Work instruction
Put the lines below into a JSON list of strings, one string per line, with blank lines omitted. Leave the pictures out of the answer.

Data extract
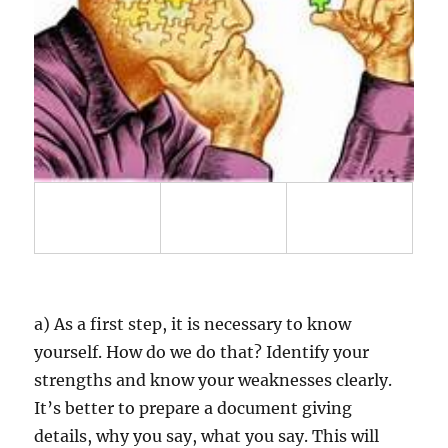
a) As a first step, it is necessary to know
yourself. How do we do that? Identify your
strengths and know your weaknesses clearly.
It’s better to prepare a document giving
details, why you say, what you say. This will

Task result
[
  "a) As a first step, it is necessary to know",
  "yourself. How do we do that? Identify your",
  "strengths and know your weaknesses clearly.",
  "It’s better to prepare a document giving",
  "details, why you say, what you say. This will"
]